MongoDB Lens is a natural language interface for MongoDB that actually works. You point it at a connection string, ask it to "find all users who signed up last month" or "show me the top 10 products by revenue", and it translates that into proper MongoDB queries. The aggregation pipeline support is the real draw here - I've used it to prototype complex multi-stage pipelines without constantly referencing the MongoDB docs. It handles inspection tasks well too: you can ask it to describe a collection's schema or count documents matching a pattern, which beats typing out db.collection.find() in a shell when you're just exploring. The natural language parsing is surprisingly capable. It understands temporal queries ("last week", "this month"), comparison operators, and even nested field references. I've had it build aggregation pipelines with $lookup stages and $group operations from plain English descriptions. The output is actual MongoDB syntax you can copy into your codebase, which makes it useful for both exploration and code generation. Quirks: it's only as good as your question. Vague prompts get vague queries. You need to know your collection names and roughly what fields exist - it won't magically discover your schema for you, though it will inspect collections if you ask directly.
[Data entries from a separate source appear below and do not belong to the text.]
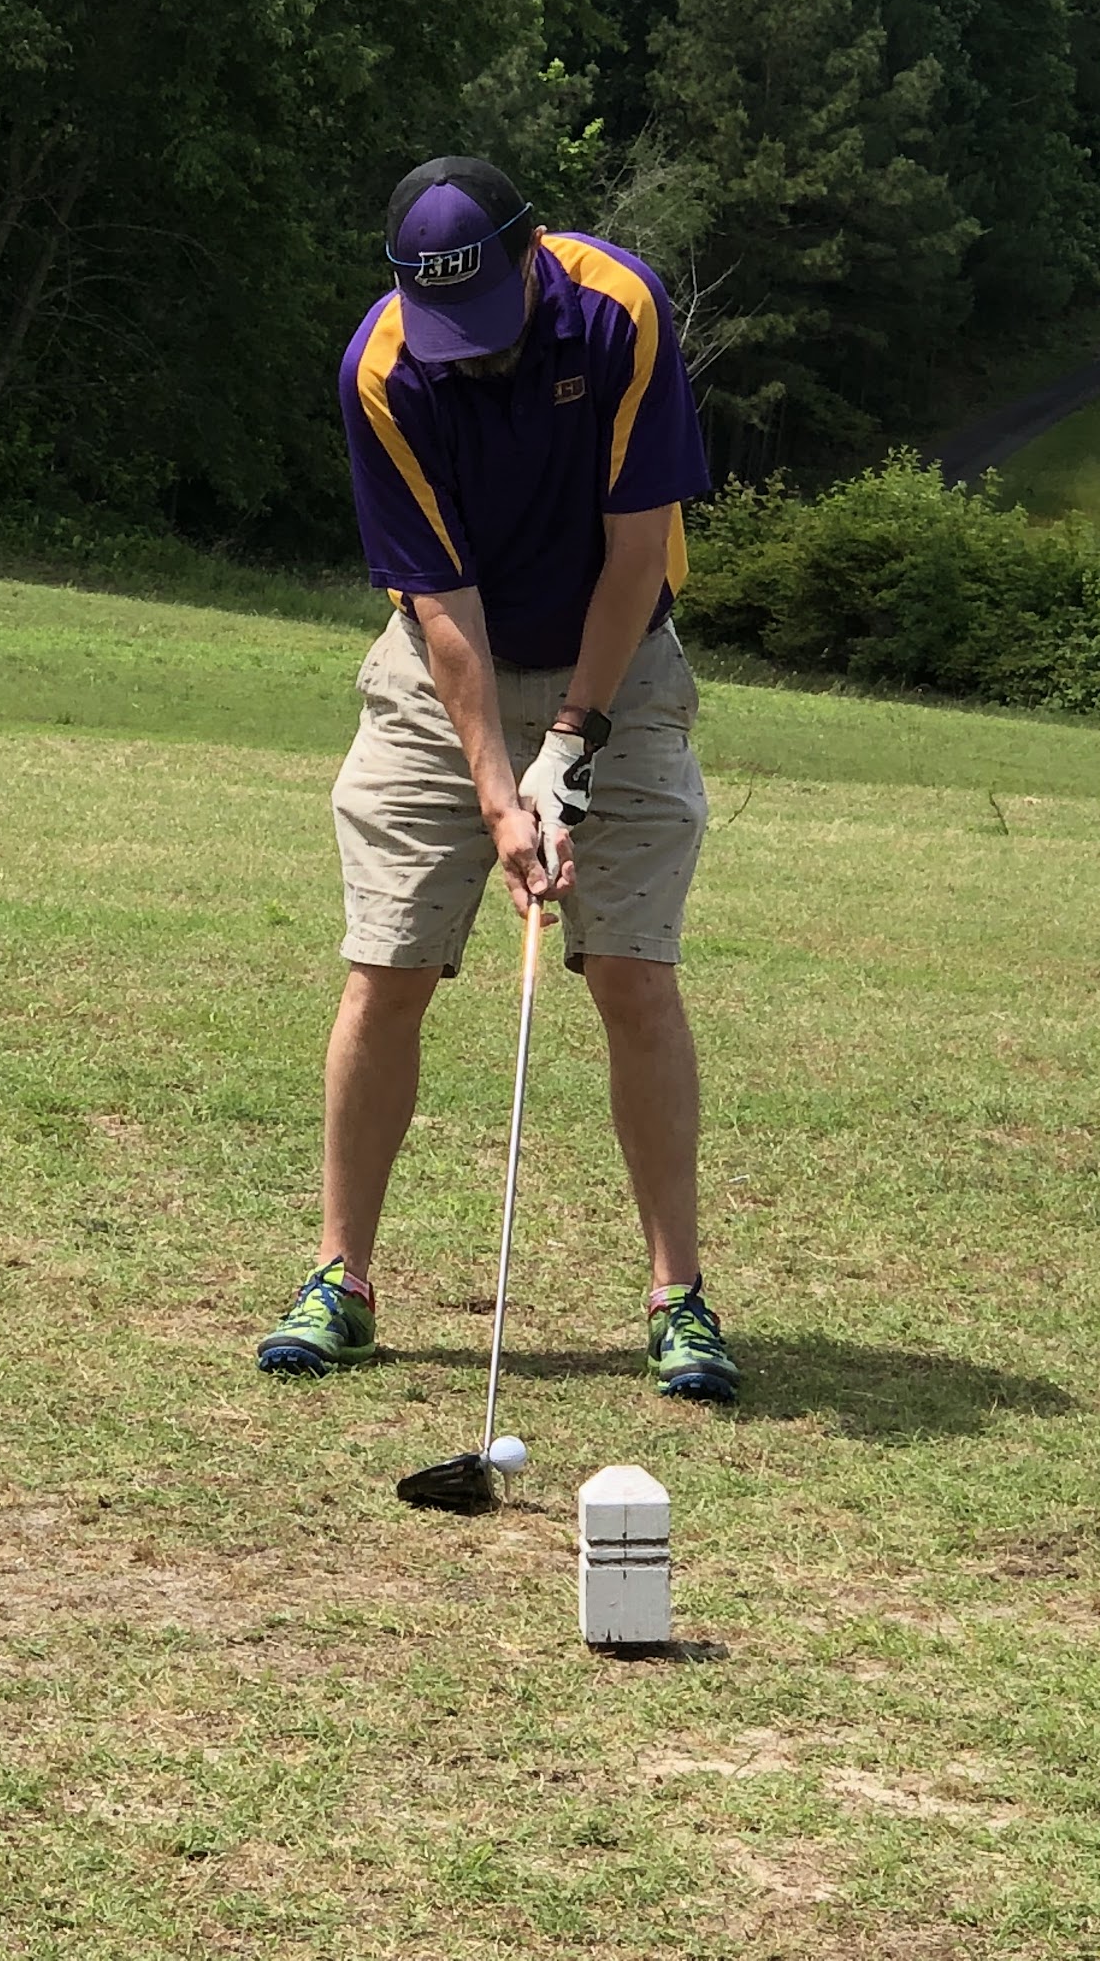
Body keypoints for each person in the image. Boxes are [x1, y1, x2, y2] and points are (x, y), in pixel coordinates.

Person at [256, 154, 738, 1402]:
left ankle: (679, 1297)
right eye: (442, 325)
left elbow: (637, 554)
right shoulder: (382, 368)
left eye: (483, 314)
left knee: (632, 971)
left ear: (534, 253)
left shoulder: (619, 310)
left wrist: (570, 745)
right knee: (388, 967)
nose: (466, 350)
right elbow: (442, 599)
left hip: (619, 654)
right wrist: (495, 787)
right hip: (441, 674)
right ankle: (340, 1281)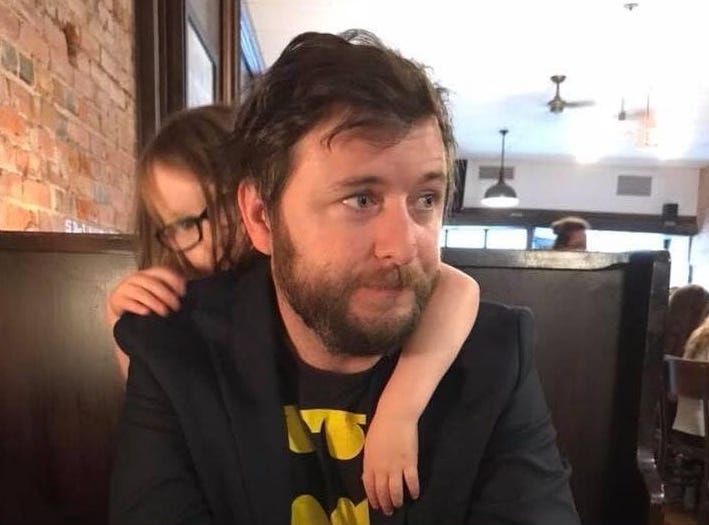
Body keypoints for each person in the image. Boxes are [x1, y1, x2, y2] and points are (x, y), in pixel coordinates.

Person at [110, 30, 579, 524]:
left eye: (425, 199)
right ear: (261, 218)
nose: (403, 247)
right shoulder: (175, 350)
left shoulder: (492, 357)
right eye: (361, 199)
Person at [107, 103, 481, 516]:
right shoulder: (183, 314)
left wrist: (399, 411)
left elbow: (459, 289)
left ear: (258, 199)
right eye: (184, 225)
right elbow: (161, 418)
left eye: (220, 207)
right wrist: (125, 324)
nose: (213, 237)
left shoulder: (318, 274)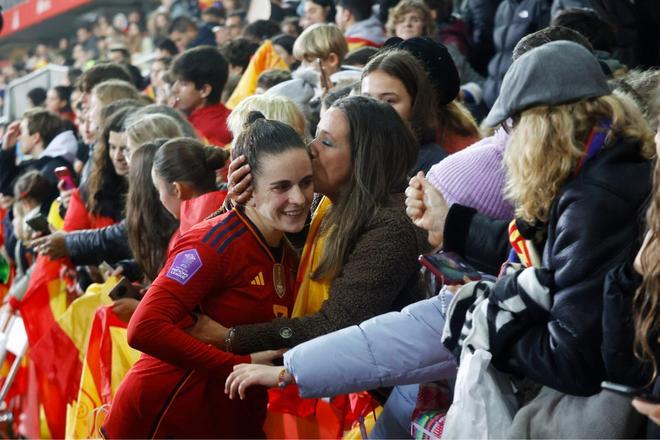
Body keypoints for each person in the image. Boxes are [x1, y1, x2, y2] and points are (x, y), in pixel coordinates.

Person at [407, 41, 654, 401]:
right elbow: (553, 254)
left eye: (512, 123)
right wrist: (451, 222)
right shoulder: (611, 163)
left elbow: (571, 362)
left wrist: (480, 318)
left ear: (541, 125)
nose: (509, 137)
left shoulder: (593, 202)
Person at [102, 112, 314, 438]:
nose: (298, 199)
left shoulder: (290, 244)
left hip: (227, 418)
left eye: (306, 182)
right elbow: (144, 328)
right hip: (166, 416)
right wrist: (237, 363)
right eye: (281, 187)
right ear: (247, 186)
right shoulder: (212, 245)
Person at [170, 46, 233, 146]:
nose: (174, 89)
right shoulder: (232, 116)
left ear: (204, 90)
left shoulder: (195, 131)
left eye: (183, 84)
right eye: (175, 82)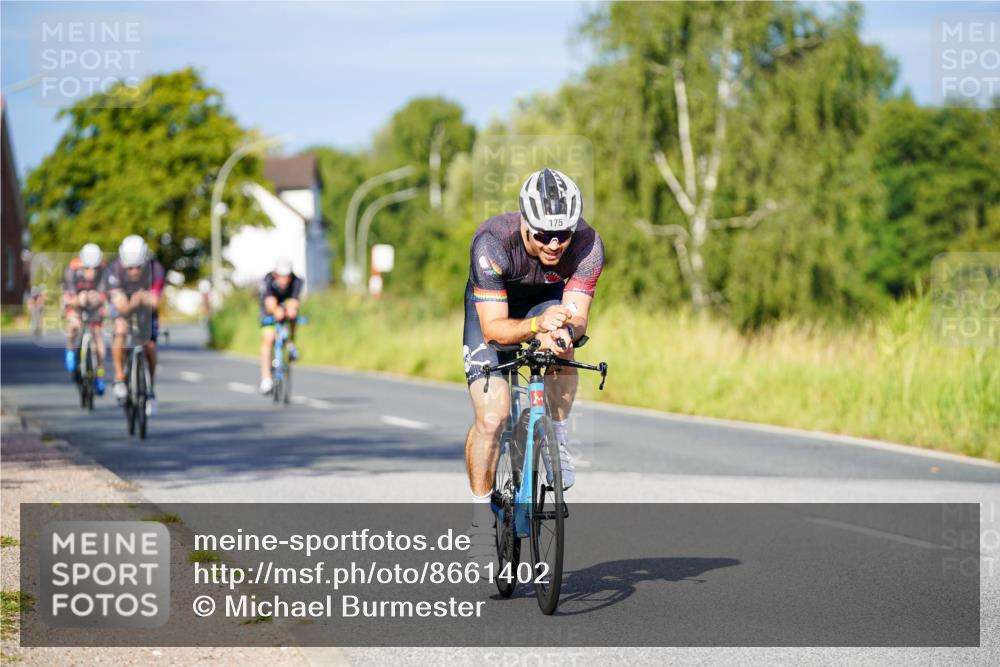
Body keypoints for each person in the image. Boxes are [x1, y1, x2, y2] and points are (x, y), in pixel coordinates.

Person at [462, 167, 604, 557]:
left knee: (563, 345)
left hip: (547, 301)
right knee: (493, 418)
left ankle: (556, 434)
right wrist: (534, 325)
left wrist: (560, 331)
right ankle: (479, 519)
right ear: (525, 222)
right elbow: (494, 331)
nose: (555, 244)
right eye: (542, 234)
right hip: (494, 312)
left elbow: (577, 318)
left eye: (563, 234)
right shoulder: (491, 244)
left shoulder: (588, 247)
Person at [107, 235, 165, 415]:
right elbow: (122, 307)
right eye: (129, 267)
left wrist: (142, 299)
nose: (133, 272)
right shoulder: (114, 269)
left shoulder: (156, 269)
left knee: (150, 346)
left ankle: (151, 390)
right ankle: (119, 377)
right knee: (121, 329)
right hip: (125, 307)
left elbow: (155, 303)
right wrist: (138, 299)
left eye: (138, 267)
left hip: (146, 311)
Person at [62, 243, 108, 394]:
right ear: (81, 265)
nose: (91, 272)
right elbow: (69, 298)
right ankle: (70, 350)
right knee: (74, 324)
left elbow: (105, 293)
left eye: (94, 268)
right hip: (76, 300)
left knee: (97, 336)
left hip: (94, 304)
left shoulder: (103, 270)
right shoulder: (72, 270)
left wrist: (99, 299)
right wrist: (78, 300)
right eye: (87, 268)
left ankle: (100, 373)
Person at [258, 257, 303, 394]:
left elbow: (294, 301)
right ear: (276, 275)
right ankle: (266, 379)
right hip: (269, 307)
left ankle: (290, 342)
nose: (284, 280)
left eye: (287, 277)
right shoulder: (269, 280)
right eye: (281, 277)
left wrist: (291, 310)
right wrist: (276, 310)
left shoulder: (296, 281)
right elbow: (270, 302)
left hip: (286, 303)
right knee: (268, 338)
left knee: (293, 314)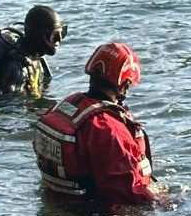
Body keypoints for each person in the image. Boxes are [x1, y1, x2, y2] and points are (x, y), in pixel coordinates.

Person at [33, 42, 156, 205]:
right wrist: (166, 204)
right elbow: (128, 192)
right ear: (125, 84)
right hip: (96, 212)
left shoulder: (66, 105)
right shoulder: (108, 129)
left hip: (58, 201)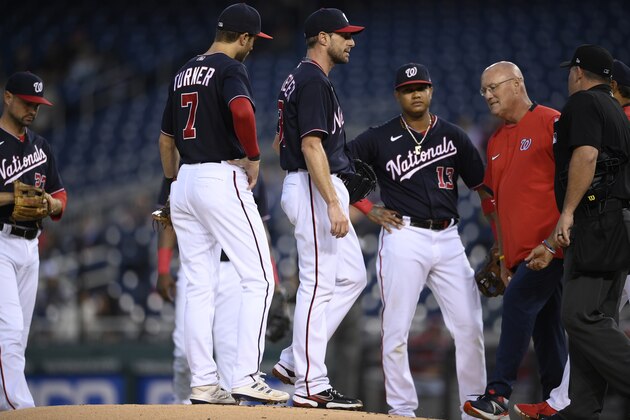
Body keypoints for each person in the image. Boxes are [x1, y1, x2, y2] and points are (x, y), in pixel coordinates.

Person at [157, 3, 288, 405]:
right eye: (253, 41)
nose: (253, 48)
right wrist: (253, 155)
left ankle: (204, 384)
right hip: (219, 176)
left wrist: (173, 185)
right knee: (261, 277)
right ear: (243, 37)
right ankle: (246, 375)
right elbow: (242, 110)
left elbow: (165, 140)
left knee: (198, 285)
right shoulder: (230, 68)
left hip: (184, 180)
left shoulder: (183, 72)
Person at [346, 62, 486, 418]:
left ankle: (474, 408)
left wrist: (500, 241)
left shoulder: (453, 135)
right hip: (403, 234)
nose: (417, 93)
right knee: (396, 329)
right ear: (398, 95)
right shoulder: (378, 137)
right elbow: (338, 165)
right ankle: (402, 409)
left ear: (431, 91)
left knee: (470, 327)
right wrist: (365, 206)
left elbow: (483, 187)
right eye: (409, 89)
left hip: (449, 237)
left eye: (422, 87)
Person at [514, 57, 630, 420]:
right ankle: (579, 409)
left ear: (578, 72)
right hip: (617, 221)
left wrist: (566, 214)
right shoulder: (616, 111)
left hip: (599, 221)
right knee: (597, 318)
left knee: (579, 315)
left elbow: (587, 155)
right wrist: (551, 244)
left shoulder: (584, 102)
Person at [270, 7, 367, 410]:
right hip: (313, 186)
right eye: (344, 35)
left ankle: (295, 360)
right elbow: (310, 145)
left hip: (313, 183)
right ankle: (311, 383)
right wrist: (332, 201)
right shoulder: (311, 79)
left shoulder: (302, 78)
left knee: (352, 277)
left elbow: (282, 142)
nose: (352, 41)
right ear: (323, 38)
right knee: (318, 283)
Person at [463, 61, 568, 420]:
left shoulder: (553, 122)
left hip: (551, 247)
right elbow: (496, 202)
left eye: (494, 87)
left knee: (520, 302)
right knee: (547, 327)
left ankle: (498, 393)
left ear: (517, 83)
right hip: (520, 253)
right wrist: (502, 253)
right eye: (483, 90)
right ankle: (558, 401)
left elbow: (577, 179)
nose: (487, 95)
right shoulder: (494, 140)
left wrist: (558, 237)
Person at [154, 173, 290, 404]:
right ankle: (182, 406)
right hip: (196, 268)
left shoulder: (250, 176)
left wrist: (274, 284)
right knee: (183, 354)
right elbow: (168, 221)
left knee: (229, 350)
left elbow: (261, 234)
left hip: (236, 271)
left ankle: (227, 412)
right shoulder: (183, 171)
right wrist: (163, 267)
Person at [0, 71, 67, 411]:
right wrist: (11, 196)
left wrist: (54, 205)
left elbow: (59, 195)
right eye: (27, 102)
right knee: (9, 331)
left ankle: (4, 401)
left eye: (37, 105)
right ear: (7, 97)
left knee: (19, 336)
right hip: (0, 243)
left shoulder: (41, 147)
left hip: (31, 246)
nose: (33, 110)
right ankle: (20, 409)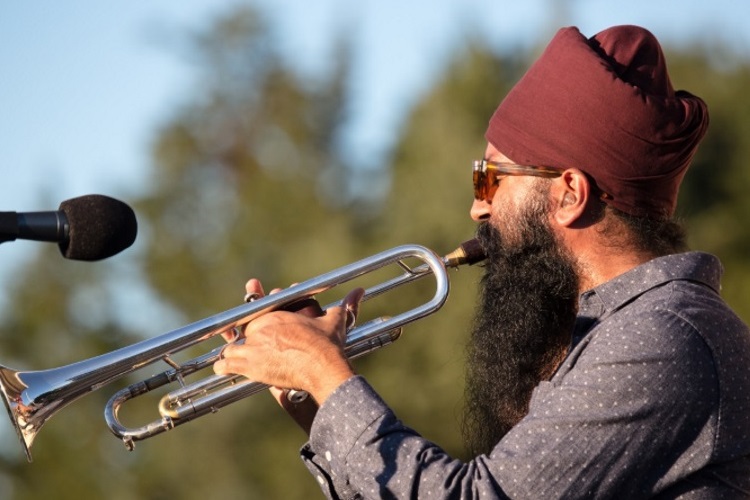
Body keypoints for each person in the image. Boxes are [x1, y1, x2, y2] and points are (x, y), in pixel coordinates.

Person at [214, 25, 750, 498]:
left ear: (569, 194)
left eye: (491, 176)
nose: (477, 204)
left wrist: (325, 373)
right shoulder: (616, 333)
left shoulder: (661, 338)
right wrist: (313, 398)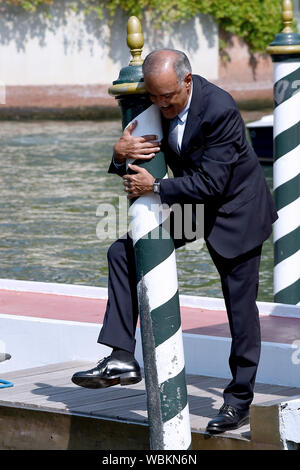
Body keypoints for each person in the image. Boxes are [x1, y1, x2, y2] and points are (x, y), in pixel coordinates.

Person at [72, 49, 278, 434]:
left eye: (168, 96)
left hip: (237, 212)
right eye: (154, 96)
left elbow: (213, 184)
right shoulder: (157, 106)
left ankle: (238, 403)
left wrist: (157, 186)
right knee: (122, 251)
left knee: (240, 310)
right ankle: (120, 355)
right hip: (190, 202)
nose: (161, 105)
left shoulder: (221, 109)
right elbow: (139, 150)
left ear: (187, 81)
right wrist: (118, 155)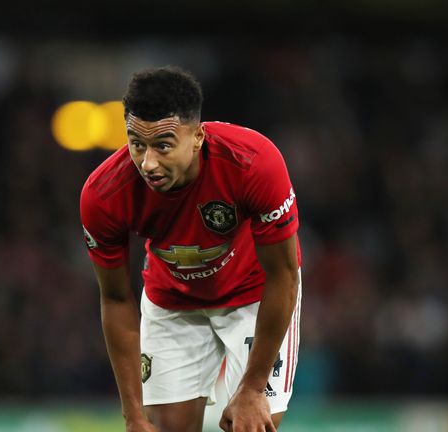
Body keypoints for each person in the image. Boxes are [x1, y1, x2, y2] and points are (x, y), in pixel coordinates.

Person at [79, 66, 302, 432]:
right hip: (173, 300)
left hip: (254, 294)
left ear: (197, 136)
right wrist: (133, 416)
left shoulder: (253, 163)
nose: (148, 163)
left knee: (251, 424)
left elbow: (284, 273)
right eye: (137, 144)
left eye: (163, 145)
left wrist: (253, 387)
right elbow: (116, 299)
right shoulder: (103, 195)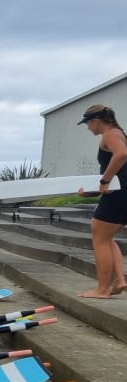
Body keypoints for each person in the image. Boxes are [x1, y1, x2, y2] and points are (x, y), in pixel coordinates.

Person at [75, 104, 127, 299]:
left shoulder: (110, 134)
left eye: (88, 123)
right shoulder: (118, 133)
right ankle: (120, 280)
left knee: (100, 238)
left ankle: (102, 289)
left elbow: (122, 154)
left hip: (118, 194)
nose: (88, 128)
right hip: (120, 193)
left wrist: (104, 181)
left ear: (95, 120)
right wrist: (93, 191)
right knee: (107, 238)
The natural language layer adds a step between you and the database, so if you already think in MongoDB query syntax, this might feel slower than just writing the query yourself. This is for developers who work with MongoDB occasionally but don't have the query syntax memorised, or anyone prototyping aggregation pipelines. If you're a MongoDB expert who dreams in BSON, you probably don't need this. If you're building a data tool and want to let non-technical users query MongoDB, this isn't designed for that - it's a developer tool, not an end-user interface.
Verdict

Install this if you use MongoDB but don't use it daily. The natural language aggregation pipeline builder alone justifies the setup time. Skip it if you're already fluent in MongoDB query syntax or if you need sub-second query execution - the LLM layer adds latency.

Good at

  • Natural language to aggregation pipeline conversion is genuinely useful for complex queries you'd otherwise need to look up.
  • Inspection helpers (schema description, document counts) beat opening a separate MongoDB client for quick checks.
  • Outputs valid MongoDB syntax you can copy directly into code, not just results.
  • Handles temporal queries and nested field references without needing exact syntax.

Watch out

  • Adds LLM latency to every query, so it's slower than direct MongoDB access for routine operations.
  • Requires you to know collection names and rough schema - won't auto-discover your database structure.
  • Natural language parsing quality depends entirely on prompt clarity, vague questions get vague queries.
  • Not designed for production use or end-user facing applications, strictly a developer tool.

Use cases

  • MongoDB query building
  • collection inspection
  • aggregation pipelines
  • data exploration

Getting started

1. Run `npx -y mongodb-lens` to install the MCP server. 2. Add your MongoDB connection string to the environment variable `MONGODB_URI` (format: `mongodb://username:password@host:port/database`). 3. Configure your Claude Desktop or Cursor settings to include the mongodb-lens MCP server, pointing to the installed package. 4. Restart your host application and verify the connection by asking Claude to "list all collections in the database". 5. Watch out for connection string formatting - if authentication fails silently, double-check you've URL-encoded special characters in your password.